● **Texte présenté**
- - -

Reste que le trou des finances publiques continue de se creuser (173 milliards d’euros en 2023, soit 21 milliards de plus que l’année précédente). Le chef de l’État a une explication simple : les recettes fiscales ont diminué du fait du ralentissement de l’activité économique. Et il ajoute : « Hormis une dérive des dépenses initialement prévues qui est du fait des collectivités territoriales, il n’y a pas de dérapage de la dépense de l’État » .
Les collectivités locales sont donc, pour le locataire de l’Élysée, seules responsables du dérapage budgétaire de 2023.
Contre-vérité
Ces déclarations du chef de l’État, notamment sur le fait qu’il « n’y a pas de dérapage de la dépense de l’État » , ont dû en faire sursauter plus d’un, tant du côté de la Cour des comptes que de celui de la commission des finances de l’Assemblée nationale, qui chacun ont alerté l’État, bien au contraire, sur la dérive de ses dépenses. On peut rappeler, par exemple, les déclarations sévères de Pierre Moscovici, premier président de la Cour des comptes, lors d’une audition par le Parlement au mois d’avril. « Quand j’étais venu présenter le rapport sur le budget de l’État, j’avais parlé de 2023 comme d’une année blanche. […] En réalité, c’était une année noire qui s’est révélée pour les finances publiques de l’État. […] Sur les dépenses, il y a un constat clair et décevant : nous n’avons pas profité du reflux des dépenses exceptionnelles de crise et de relance pour diminuer les dépenses de l’État et réduire le déficit. » Pierre Moscovici chiffrait alors, pour 2023, les « nouvelles mesures » à 15 milliards d’euros, auxquelles il fallait ajouter « 14,5 milliards de dépenses ordinaires » et « 6 milliards de masse salariale » , du fait de l’augmentation du point d’indice et de l’embauche par l’État de presque 9 000 équivalents temps plein.

- - -

(Entrées du jeu de données)
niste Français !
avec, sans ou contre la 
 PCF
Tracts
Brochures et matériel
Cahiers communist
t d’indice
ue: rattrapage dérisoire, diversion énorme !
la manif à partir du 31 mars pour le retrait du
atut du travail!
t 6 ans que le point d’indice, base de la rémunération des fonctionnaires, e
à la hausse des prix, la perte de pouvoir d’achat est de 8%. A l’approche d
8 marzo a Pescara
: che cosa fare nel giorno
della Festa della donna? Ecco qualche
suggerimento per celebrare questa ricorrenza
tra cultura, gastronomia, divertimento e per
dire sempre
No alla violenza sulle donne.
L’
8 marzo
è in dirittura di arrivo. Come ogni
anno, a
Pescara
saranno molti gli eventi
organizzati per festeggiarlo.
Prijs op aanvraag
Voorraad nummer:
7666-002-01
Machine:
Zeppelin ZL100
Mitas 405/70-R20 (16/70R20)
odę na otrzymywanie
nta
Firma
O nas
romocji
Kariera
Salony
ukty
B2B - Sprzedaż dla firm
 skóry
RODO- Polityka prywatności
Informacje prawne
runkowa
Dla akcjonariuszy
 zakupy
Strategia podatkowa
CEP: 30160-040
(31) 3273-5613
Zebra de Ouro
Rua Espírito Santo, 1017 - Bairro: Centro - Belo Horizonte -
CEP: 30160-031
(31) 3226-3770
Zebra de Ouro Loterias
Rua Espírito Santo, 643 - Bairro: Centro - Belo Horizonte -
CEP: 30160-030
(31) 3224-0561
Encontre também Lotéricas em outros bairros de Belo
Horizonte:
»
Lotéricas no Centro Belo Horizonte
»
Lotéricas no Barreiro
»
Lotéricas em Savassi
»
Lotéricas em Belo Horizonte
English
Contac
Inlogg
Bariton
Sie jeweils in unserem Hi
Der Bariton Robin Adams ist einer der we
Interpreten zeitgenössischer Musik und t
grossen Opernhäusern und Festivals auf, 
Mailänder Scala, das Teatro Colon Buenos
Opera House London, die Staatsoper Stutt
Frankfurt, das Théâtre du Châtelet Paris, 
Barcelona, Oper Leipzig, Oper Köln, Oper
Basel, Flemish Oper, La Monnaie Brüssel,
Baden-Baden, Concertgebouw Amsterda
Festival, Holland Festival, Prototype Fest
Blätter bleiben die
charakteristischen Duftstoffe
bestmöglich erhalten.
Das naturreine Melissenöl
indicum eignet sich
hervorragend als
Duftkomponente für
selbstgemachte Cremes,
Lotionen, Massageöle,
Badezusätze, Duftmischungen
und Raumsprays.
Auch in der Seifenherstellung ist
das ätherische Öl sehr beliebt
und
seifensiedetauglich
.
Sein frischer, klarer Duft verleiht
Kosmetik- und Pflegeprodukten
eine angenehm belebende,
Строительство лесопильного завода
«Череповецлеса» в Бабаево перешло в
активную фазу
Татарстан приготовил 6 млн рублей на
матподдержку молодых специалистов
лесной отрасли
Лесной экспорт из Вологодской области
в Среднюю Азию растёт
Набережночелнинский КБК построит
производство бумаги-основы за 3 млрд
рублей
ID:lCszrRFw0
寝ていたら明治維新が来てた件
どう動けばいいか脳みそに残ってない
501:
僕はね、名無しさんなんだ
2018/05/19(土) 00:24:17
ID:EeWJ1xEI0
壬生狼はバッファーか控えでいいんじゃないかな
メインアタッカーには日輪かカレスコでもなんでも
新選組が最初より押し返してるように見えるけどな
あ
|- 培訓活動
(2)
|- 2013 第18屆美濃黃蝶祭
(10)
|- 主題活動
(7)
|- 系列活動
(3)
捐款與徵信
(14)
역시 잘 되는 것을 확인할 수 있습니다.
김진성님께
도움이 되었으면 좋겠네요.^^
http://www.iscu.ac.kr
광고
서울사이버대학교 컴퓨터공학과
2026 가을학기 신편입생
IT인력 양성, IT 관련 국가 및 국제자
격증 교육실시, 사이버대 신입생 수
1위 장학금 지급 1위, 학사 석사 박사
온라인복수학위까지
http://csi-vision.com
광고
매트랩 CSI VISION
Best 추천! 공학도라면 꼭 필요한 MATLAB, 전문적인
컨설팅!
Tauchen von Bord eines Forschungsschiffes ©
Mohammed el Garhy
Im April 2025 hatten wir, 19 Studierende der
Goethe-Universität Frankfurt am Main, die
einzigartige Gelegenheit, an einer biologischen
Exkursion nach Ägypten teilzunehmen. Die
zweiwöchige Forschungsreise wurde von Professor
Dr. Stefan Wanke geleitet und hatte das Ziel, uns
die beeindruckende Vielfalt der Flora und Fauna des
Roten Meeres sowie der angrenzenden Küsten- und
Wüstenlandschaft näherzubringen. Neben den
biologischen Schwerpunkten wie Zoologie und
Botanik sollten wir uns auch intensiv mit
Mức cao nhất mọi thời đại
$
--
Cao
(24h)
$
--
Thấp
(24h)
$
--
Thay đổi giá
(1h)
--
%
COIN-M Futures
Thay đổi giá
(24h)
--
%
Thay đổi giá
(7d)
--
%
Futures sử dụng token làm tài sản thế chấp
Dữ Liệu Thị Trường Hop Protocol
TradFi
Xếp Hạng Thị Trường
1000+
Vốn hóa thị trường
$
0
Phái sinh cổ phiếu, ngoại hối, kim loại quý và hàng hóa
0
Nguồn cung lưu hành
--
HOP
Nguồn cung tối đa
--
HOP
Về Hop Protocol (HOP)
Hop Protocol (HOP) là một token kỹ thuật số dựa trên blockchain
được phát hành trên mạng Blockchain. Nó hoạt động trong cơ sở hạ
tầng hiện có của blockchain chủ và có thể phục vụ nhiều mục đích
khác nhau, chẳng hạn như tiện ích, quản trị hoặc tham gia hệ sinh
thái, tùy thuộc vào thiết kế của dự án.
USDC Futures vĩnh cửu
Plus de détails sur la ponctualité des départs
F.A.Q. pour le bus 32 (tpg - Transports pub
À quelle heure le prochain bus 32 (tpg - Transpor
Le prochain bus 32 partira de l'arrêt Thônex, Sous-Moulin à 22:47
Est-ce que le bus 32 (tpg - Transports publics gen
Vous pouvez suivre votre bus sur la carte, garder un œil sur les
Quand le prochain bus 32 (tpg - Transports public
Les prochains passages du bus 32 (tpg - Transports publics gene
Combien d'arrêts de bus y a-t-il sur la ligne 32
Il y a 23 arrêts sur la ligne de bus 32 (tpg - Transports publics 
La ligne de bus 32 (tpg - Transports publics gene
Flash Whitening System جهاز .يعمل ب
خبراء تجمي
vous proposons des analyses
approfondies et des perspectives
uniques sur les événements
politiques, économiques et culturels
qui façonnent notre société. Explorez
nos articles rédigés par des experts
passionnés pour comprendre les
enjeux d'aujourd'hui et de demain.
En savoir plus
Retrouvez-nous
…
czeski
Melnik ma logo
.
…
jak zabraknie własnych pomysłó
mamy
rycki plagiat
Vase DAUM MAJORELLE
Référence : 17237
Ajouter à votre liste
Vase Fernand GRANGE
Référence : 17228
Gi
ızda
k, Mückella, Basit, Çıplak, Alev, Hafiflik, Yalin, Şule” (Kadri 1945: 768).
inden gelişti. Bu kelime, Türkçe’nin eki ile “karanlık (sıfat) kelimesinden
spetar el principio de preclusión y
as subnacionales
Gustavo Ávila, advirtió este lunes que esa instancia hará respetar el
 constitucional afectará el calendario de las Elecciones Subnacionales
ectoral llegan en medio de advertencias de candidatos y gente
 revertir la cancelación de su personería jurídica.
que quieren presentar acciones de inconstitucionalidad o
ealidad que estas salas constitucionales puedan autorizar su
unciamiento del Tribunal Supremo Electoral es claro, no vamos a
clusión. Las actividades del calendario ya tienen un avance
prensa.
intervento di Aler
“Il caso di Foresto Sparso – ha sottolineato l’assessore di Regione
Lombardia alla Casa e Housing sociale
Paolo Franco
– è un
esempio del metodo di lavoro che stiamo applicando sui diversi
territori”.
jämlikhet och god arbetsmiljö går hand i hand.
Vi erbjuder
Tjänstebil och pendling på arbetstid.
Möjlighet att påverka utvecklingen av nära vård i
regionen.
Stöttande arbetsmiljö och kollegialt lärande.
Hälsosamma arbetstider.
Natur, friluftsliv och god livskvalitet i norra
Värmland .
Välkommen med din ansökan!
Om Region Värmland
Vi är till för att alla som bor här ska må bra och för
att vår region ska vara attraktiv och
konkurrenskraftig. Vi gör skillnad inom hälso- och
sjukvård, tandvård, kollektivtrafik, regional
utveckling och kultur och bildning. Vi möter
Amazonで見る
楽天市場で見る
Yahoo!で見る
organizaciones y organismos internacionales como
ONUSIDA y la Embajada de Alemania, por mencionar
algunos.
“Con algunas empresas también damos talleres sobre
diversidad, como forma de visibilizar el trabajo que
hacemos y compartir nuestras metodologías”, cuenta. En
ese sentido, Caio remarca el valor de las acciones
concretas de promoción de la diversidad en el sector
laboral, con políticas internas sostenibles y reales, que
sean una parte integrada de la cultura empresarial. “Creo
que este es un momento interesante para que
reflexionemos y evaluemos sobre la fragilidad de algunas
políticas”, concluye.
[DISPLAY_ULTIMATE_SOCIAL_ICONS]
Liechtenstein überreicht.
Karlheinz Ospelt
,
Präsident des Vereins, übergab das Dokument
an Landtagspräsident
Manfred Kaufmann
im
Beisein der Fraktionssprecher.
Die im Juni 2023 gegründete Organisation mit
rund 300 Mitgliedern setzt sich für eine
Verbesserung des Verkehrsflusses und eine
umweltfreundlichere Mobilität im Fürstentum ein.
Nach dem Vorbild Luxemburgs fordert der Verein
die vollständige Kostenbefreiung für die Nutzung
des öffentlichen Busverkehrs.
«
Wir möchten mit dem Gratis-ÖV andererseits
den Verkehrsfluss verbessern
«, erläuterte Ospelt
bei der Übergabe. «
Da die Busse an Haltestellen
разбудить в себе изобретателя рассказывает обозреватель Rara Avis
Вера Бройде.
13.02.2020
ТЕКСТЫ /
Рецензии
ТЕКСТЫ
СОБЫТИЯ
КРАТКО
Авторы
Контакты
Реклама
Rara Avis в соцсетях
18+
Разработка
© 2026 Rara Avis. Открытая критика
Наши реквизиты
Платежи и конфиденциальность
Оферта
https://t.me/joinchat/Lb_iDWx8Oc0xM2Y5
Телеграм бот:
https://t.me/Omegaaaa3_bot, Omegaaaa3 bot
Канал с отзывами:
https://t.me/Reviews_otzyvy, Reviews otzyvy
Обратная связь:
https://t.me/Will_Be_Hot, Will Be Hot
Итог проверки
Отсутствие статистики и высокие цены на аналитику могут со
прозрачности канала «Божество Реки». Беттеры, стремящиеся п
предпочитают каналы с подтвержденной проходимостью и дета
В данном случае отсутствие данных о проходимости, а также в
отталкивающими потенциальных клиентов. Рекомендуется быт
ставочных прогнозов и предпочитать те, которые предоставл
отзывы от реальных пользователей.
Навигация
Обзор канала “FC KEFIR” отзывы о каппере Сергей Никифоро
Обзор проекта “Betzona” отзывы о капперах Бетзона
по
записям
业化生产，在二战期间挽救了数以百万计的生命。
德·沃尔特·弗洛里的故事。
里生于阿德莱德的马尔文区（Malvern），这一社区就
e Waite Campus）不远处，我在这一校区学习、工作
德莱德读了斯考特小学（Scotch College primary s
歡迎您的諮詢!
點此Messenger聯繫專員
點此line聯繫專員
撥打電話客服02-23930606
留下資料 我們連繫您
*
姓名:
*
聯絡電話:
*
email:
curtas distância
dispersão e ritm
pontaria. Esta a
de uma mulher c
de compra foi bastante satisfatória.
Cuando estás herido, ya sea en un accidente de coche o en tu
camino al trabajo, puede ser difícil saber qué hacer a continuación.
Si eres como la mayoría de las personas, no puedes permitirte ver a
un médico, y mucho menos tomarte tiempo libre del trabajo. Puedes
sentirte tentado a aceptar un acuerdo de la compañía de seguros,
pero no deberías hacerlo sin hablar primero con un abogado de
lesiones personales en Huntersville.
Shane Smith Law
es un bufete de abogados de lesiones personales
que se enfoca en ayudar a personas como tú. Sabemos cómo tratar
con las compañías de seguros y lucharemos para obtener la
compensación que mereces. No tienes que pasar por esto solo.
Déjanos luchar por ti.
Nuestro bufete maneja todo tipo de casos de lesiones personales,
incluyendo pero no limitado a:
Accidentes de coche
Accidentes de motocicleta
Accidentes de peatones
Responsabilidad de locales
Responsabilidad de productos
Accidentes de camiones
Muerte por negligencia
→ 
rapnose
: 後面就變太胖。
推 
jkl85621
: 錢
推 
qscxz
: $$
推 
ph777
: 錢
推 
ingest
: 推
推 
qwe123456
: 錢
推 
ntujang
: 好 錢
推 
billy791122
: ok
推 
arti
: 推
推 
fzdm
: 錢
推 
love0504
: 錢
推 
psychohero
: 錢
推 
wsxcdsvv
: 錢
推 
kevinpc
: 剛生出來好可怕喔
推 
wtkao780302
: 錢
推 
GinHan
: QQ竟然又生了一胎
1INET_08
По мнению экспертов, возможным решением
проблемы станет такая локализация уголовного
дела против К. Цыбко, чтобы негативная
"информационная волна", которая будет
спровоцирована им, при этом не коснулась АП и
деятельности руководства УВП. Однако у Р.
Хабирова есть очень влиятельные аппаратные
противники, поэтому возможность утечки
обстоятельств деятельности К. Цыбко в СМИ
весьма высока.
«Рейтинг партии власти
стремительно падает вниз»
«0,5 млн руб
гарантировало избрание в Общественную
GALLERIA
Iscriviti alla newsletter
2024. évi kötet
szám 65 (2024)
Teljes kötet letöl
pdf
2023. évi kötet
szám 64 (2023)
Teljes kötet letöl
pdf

- - -

● **Consignes**
1. Recopiez le texte sur les finances publiques depuis « Reste que le » jusqu’à « budgétaire de 2023. » inclus, en changeant « locataire de l’Élysée » en « président de la République ».
2. Rédigez la suite du texte sur les finances publiques après sa dernière phrase.

● **Réponses numérotées**
1.
Reste que le trou des finances publiques continue de se creuser (173 milliards d’euros en 2023, soit 21 milliards de plus que l’année précédente). Le chef de l’État a une explication simple : les recettes fiscales ont diminué du fait du ralentissement de l’activité économique. Et il ajoute : « Hormis une dérive des dépenses initialement prévues qui est du fait des collectivités territoriales, il n’y a pas de dérapage de la dépense de l’État » .
Les collectivités locales sont donc, pour le président de la République, seules responsables du dérapage budgétaire de 2023.

2.
« Déclaration provocatrice »
Les principales associations d’élus n’ont pas tardé non plus à répondre à ces propos : l’AMF, Régions de France et Départements de France ont publié conjointement, vendredi soir, un communiqué au ton particulièrement agacé : « Non, M. le président de la République, les collectivités locales ne sont pas responsables de la dérive des finances publiques ! ».
Les trois associations qualifient les déclarations d’Emmanuel Macron de « déloyales » et tiennent à remettre les points sur les i, en rappelant que la hausse – bien réelle – des dépenses des collectivités ne relève pas d’un choix des élus mais d’un facteur exogène – l’inflation et la hausse des taux d’intérêts – et de choix… de l’État, comme « le transfert de charges de l’État vers les collectivités » ou la décision de celui-ci d’augmenter le point d’indice ou « les allocations sociales versées par les départements et les CCAS ».
Loin d’être responsables du déficit public (il faut rappeler, encore une fois, que les collectivités n’ont pas le droit de voter un budget qui ne soit pas à l’équilibre et que, contrairement à l’État, elles ne peuvent emprunter pour financer leurs dépenses de fonctionnement), les collectivités, affirment les trois associations, « contribuent depuis des années à améliorer les comptes publics, tandis que l’État connaît un dérapage structurel de ses dépenses ». La dette des collectivités, rappellent-elle également, a « légèrement baissé en 30 ans » , passant de 9 % du PIB en 1995 à 8,9 % en 2023, quand dans le même temps, celle de l’État « s’est envolée », passant de 40,1 à 89,7 % du PIB.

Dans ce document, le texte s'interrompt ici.